%%

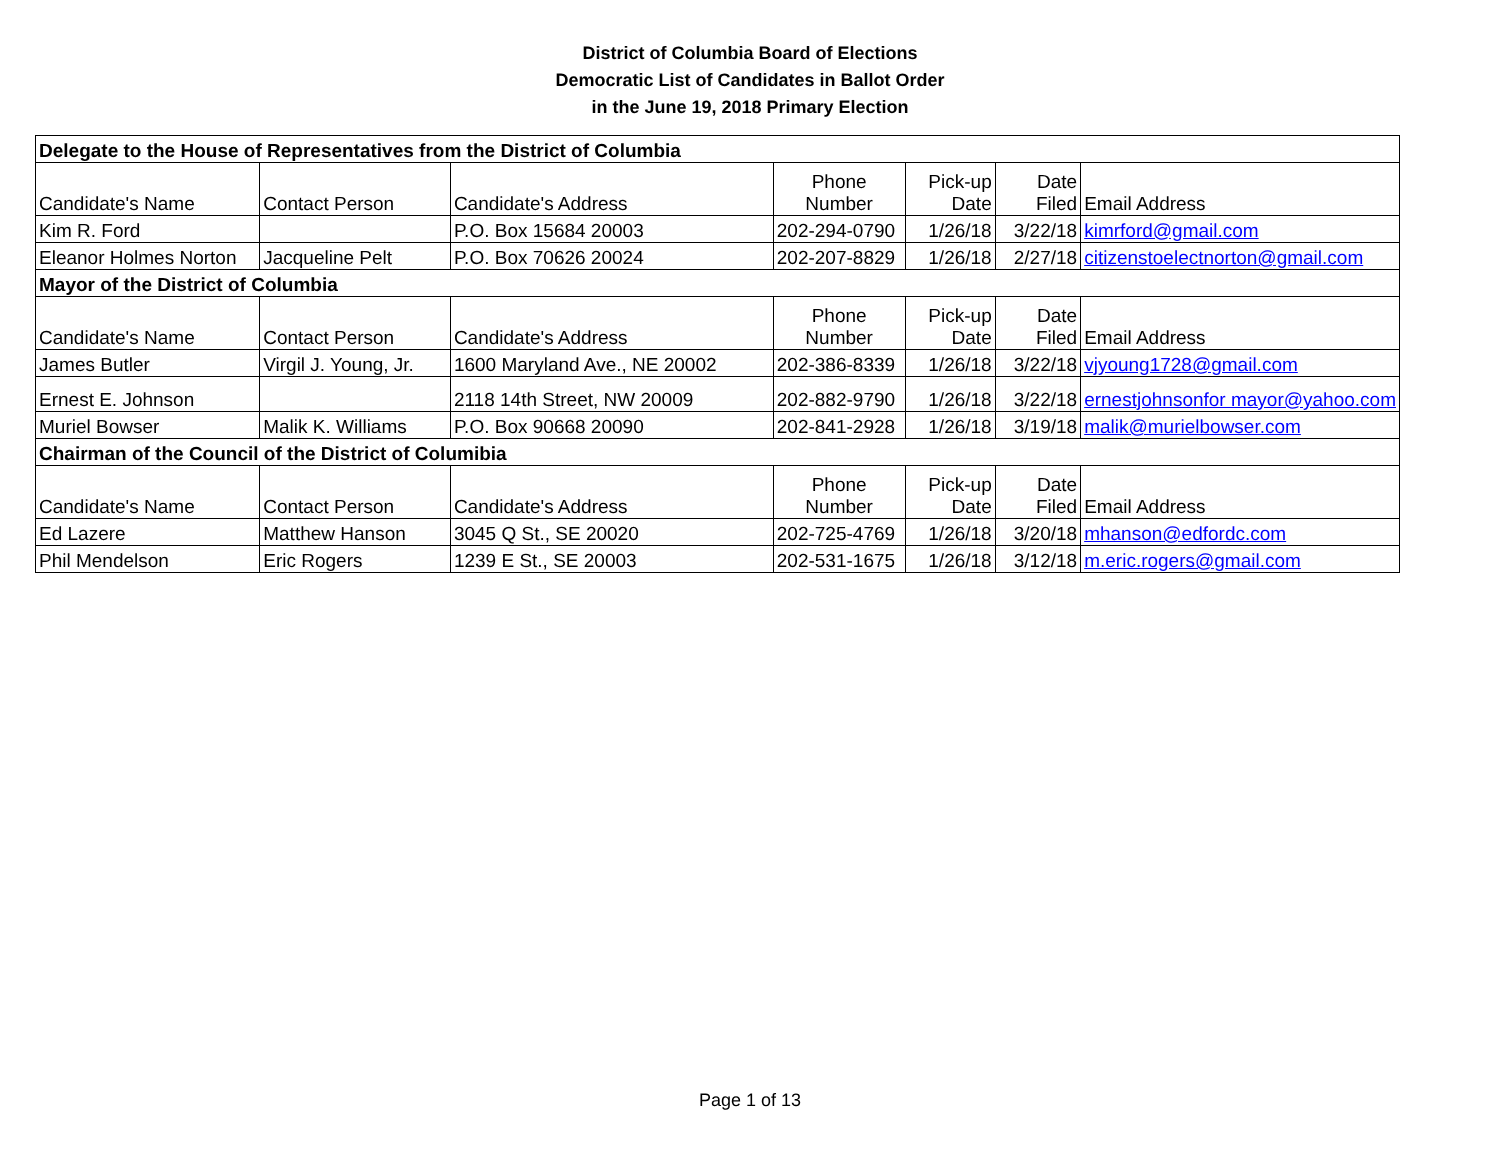District of Columbia Board of Elections
Democratic List of Candidates in Ballot Order
in the June 19, 2018 Primary Election
| Delegate to the House of Representatives from the District of Columbia | | | | | | |
| Candidate's Name | Contact Person | Candidate's Address | Phone Number | Pick-up Date | Date Filed | Email Address |
| Kim R. Ford | | P.O. Box 15684 20003 | 202-294-0790 | 1/26/18 | 3/22/18 | kimrford@gmail.com |
| Eleanor Holmes Norton | Jacqueline Pelt | P.O. Box 70626 20024 | 202-207-8829 | 1/26/18 | 2/27/18 | citizenstoelectnorton@gmail.com |
| Mayor of the District of Columbia | | | | | | |
| Candidate's Name | Contact Person | Candidate's Address | Phone Number | Pick-up Date | Date Filed | Email Address |
| James Butler | Virgil J. Young, Jr. | 1600 Maryland Ave., NE 20002 | 202-386-8339 | 1/26/18 | 3/22/18 | vjyoung1728@gmail.com |
| Ernest E. Johnson | | 2118 14th Street, NW 20009 | 202-882-9790 | 1/26/18 | 3/22/18 | ernestjohnsonfor mayor@yahoo.com |
| Muriel Bowser | Malik K. Williams | P.O. Box 90668 20090 | 202-841-2928 | 1/26/18 | 3/19/18 | malik@murielbowser.com |
| Chairman of the Council of the District of Columibia | | | | | | |
| Candidate's Name | Contact Person | Candidate's Address | Phone Number | Pick-up Date | Date Filed | Email Address |
| Ed Lazere | Matthew Hanson | 3045 Q St., SE 20020 | 202-725-4769 | 1/26/18 | 3/20/18 | mhanson@edfordc.com |
| Phil Mendelson | Eric Rogers | 1239 E St., SE 20003 | 202-531-1675 | 1/26/18 | 3/12/18 | m.eric.rogers@gmail.com |
Page 1 of 13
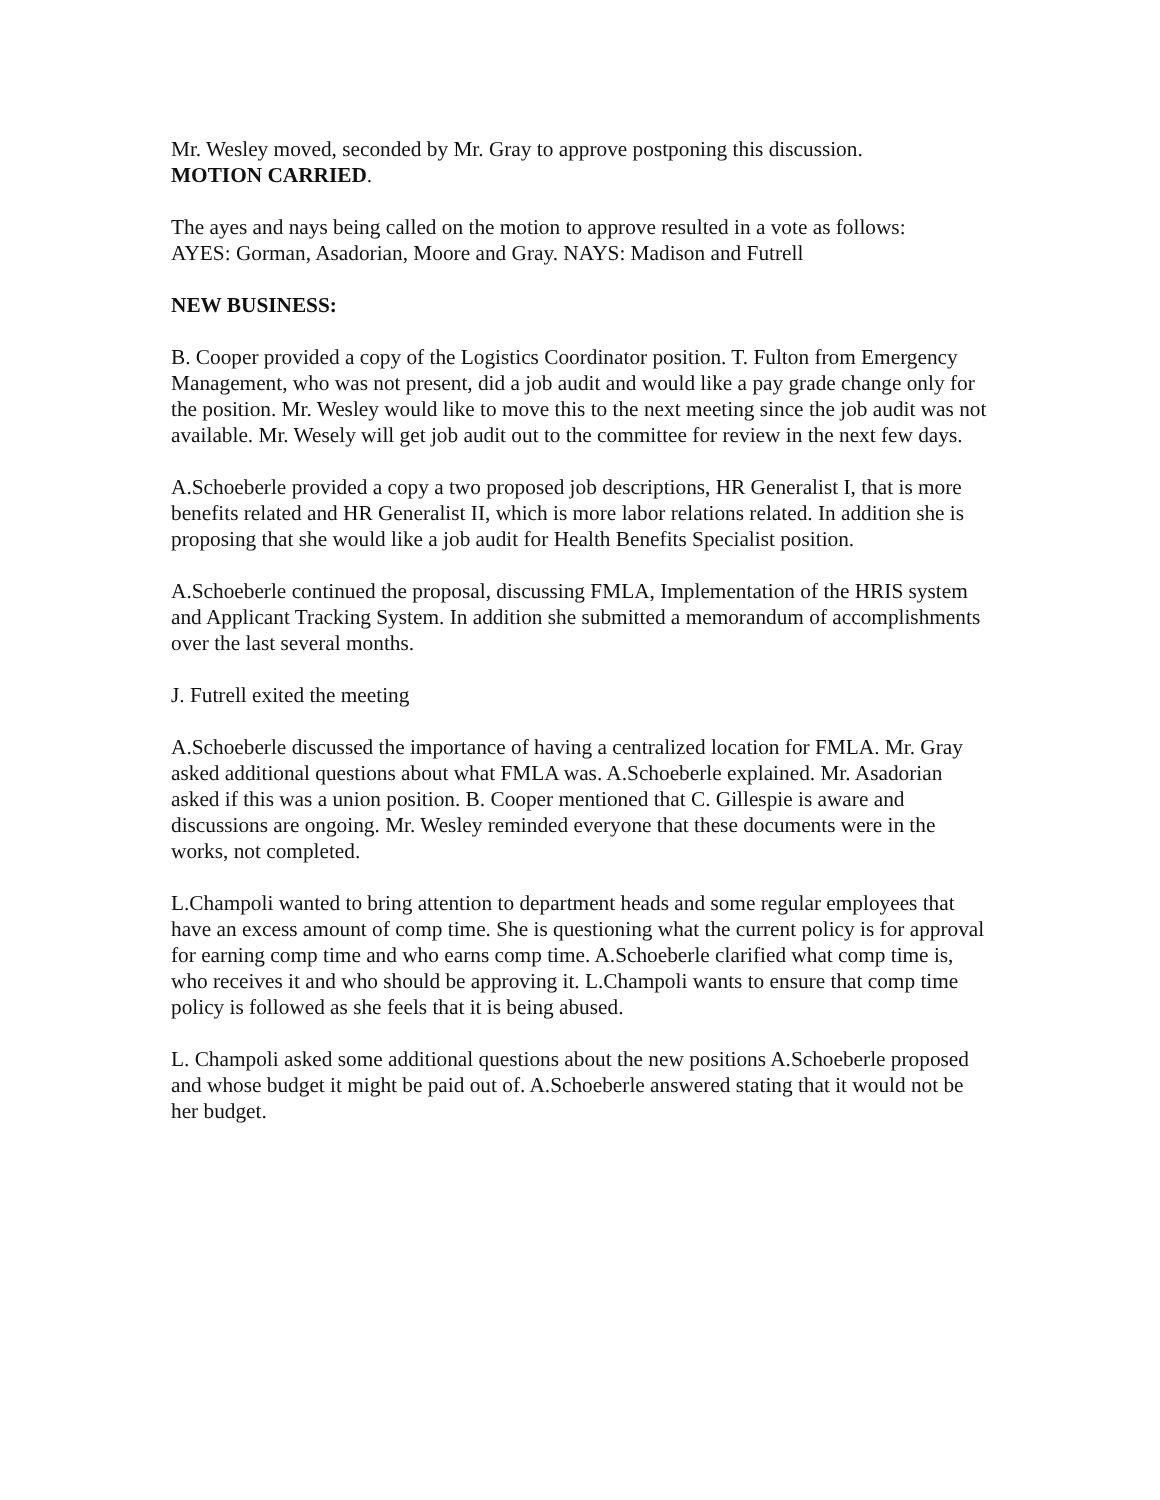Mr. Wesley moved, seconded by Mr. Gray to approve postponing this discussion.
MOTION CARRIED.
The ayes and nays being called on the motion to approve resulted in a vote as follows:
AYES: Gorman, Asadorian, Moore and Gray. NAYS: Madison and Futrell
NEW BUSINESS:
B. Cooper provided a copy of the Logistics Coordinator position. T. Fulton from Emergency Management, who was not present, did a job audit and would like a pay grade change only for the position. Mr. Wesley would like to move this to the next meeting since the job audit was not available. Mr. Wesely will get job audit out to the committee for review in the next few days.
A.Schoeberle provided a copy a two proposed job descriptions, HR Generalist I, that is more benefits related and HR Generalist II, which is more labor relations related. In addition she is proposing that she would like a job audit for Health Benefits Specialist position.
A.Schoeberle continued the proposal, discussing FMLA, Implementation of the HRIS system and Applicant Tracking System. In addition she submitted a memorandum of accomplishments over the last several months.
J. Futrell exited the meeting
A.Schoeberle discussed the importance of having a centralized location for FMLA. Mr. Gray asked additional questions about what FMLA was. A.Schoeberle explained. Mr. Asadorian asked if this was a union position. B. Cooper mentioned that C. Gillespie is aware and discussions are ongoing. Mr. Wesley reminded everyone that these documents were in the works, not completed.
L.Champoli wanted to bring attention to department heads and some regular employees that have an excess amount of comp time. She is questioning what the current policy is for approval for earning comp time and who earns comp time. A.Schoeberle clarified what comp time is, who receives it and who should be approving it. L.Champoli wants to ensure that comp time policy is followed as she feels that it is being abused.
L. Champoli asked some additional questions about the new positions A.Schoeberle proposed and whose budget it might be paid out of. A.Schoeberle answered stating that it would not be her budget.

%%

__REQUEST__
Reproduce the records above word for word, without the images.

__RESPONSE__
District of Columbia Board of Elections
Democratic List of Candidates in Ballot Order
in the June 19, 2018 Primary Election
| Delegate to the House of Representatives from the District of Columbia | | | | | | |
| Candidate's Name | Contact Person | Candidate's Address | Phone Number | Pick-up Date | Date Filed | Email Address |
| Kim R. Ford | | P.O. Box 15684 20003 | 202-294-0790 | 1/26/18 | 3/22/18 | kimrford@gmail.com |
| Eleanor Holmes Norton | Jacqueline Pelt | P.O. Box 70626 20024 | 202-207-8829 | 1/26/18 | 2/27/18 | citizenstoelectnorton@gmail.com |
| Mayor of the District of Columbia | | | | | | |
| Candidate's Name | Contact Person | Candidate's Address | Phone Number | Pick-up Date | Date Filed | Email Address |
| James Butler | Virgil J. Young, Jr. | 1600 Maryland Ave., NE 20002 | 202-386-8339 | 1/26/18 | 3/22/18 | vjyoung1728@gmail.com |
| Ernest E. Johnson | | 2118 14th Street, NW 20009 | 202-882-9790 | 1/26/18 | 3/22/18 | ernestjohnsonfor mayor@yahoo.com |
| Muriel Bowser | Malik K. Williams | P.O. Box 90668 20090 | 202-841-2928 | 1/26/18 | 3/19/18 | malik@murielbowser.com |
| Chairman of the Council of the District of Columibia | | | | | | |
| Candidate's Name | Contact Person | Candidate's Address | Phone Number | Pick-up Date | Date Filed | Email Address |
| Ed Lazere | Matthew Hanson | 3045 Q St., SE 20020 | 202-725-4769 | 1/26/18 | 3/20/18 | mhanson@edfordc.com |
| Phil Mendelson | Eric Rogers | 1239 E St., SE 20003 | 202-531-1675 | 1/26/18 | 3/12/18 | m.eric.rogers@gmail.com |
Page 1 of 13
Mr. Wesley moved, seconded by Mr. Gray to approve postponing this discussion.
MOTION CARRIED.
The ayes and nays being called on the motion to approve resulted in a vote as follows:
AYES: Gorman, Asadorian, Moore and Gray. NAYS: Madison and Futrell
NEW BUSINESS:
B. Cooper provided a copy of the Logistics Coordinator position. T. Fulton from Emergency Management, who was not present, did a job audit and would like a pay grade change only for the position. Mr. Wesley would like to move this to the next meeting since the job audit was not available. Mr. Wesely will get job audit out to the committee for review in the next few days.
A.Schoeberle provided a copy a two proposed job descriptions, HR Generalist I, that is more benefits related and HR Generalist II, which is more labor relations related. In addition she is proposing that she would like a job audit for Health Benefits Specialist position.
A.Schoeberle continued the proposal, discussing FMLA, Implementation of the HRIS system and Applicant Tracking System. In addition she submitted a memorandum of accomplishments over the last several months.
J. Futrell exited the meeting
A.Schoeberle discussed the importance of having a centralized location for FMLA. Mr. Gray asked additional questions about what FMLA was. A.Schoeberle explained. Mr. Asadorian asked if this was a union position. B. Cooper mentioned that C. Gillespie is aware and discussions are ongoing. Mr. Wesley reminded everyone that these documents were in the works, not completed.
L.Champoli wanted to bring attention to department heads and some regular employees that have an excess amount of comp time. She is questioning what the current policy is for approval for earning comp time and who earns comp time. A.Schoeberle clarified what comp time is, who receives it and who should be approving it. L.Champoli wants to ensure that comp time policy is followed as she feels that it is being abused.
L. Champoli asked some additional questions about the new positions A.Schoeberle proposed and whose budget it might be paid out of. A.Schoeberle answered stating that it would not be her budget.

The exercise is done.